Kolejne starcie Turków z Kurdami. Oficjalnie ciągle trwa rozejm

PKK walczy z TurkamiWikipedia | James (Jim) Gordon

Tureckie myśliwce F-16 zaatakowały bojowników z Partii Pracujących Kurdystanu (PKK) na południowym wschodzie Turcji, kilka godzin po ostrzelaniu przez to ugrupowanie posterunków żandarmerii - poinformowało wojsko na stronie internetowej.
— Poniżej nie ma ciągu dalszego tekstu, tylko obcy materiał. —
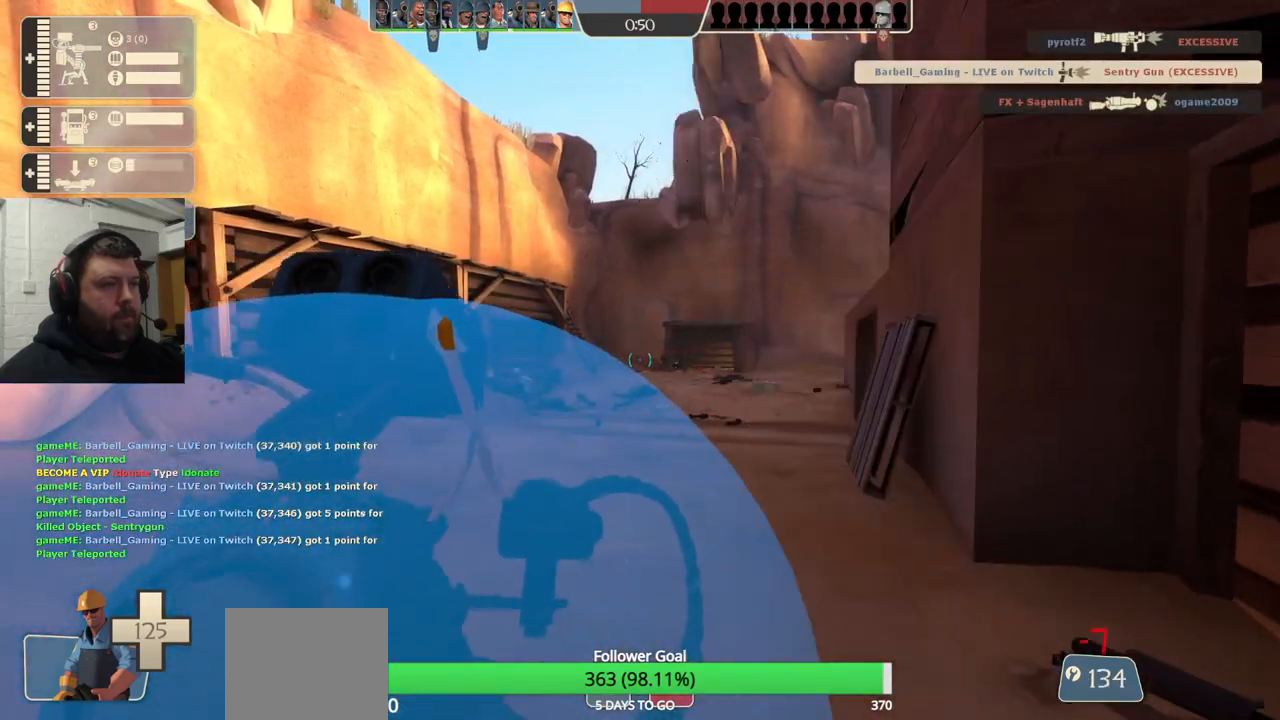
{"buttons": ["R2"], "left_stick": "center", "right_stick": "center", "events": []}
Do incydentu, podczas którego kurdyjscy bojownicy z broni ciężkiej ostrzelali żandarmów, doszło w górskiej prowincji Sirnak, przy granicy z Irakiem. Po serii ataków na tureckie siły bezpieczeństwa w ubiegłym tygodniu, o które podejrzewana jest PKK, tureckie władze zaczęły naloty na cele PKK na północy Iraku. Jednocześnie Turcja, długo unikająca angażowania się w konflikt z IS, rozpoczęła ofensywę przeciwko dżihadystom z Państwa Islamskiego (IS) na północy Syrii po przypisywanym im zamachu samobójczym w Suruc, przy syryjskiej granicy, w którym 20 lipca zginęły 32 osoby.

Rozejm "nie ma sensu"

Bombardowania wymierzone w pozycje PKK budzą zaniepokojenie na Zachodzie, bo mogą przekreślić proces pokojowy z bojownikami kurdyjskimi. Prezydent Turcji Recep Tayyip Erdogan oświadczył we wtorek, że niemożliwe jest kontynuowanie procesu pokojowego z tymi, którzy "zagrażają narodowej jedności". PKK oświadczyła po rozpoczęciu nalotów, że rozejm z władzami w Ankarze "nie ma sensu". Jednak, jak zaznacza agencja Reutera, bojownicy oficjalnie nie wycofali się z procesu pokojowego.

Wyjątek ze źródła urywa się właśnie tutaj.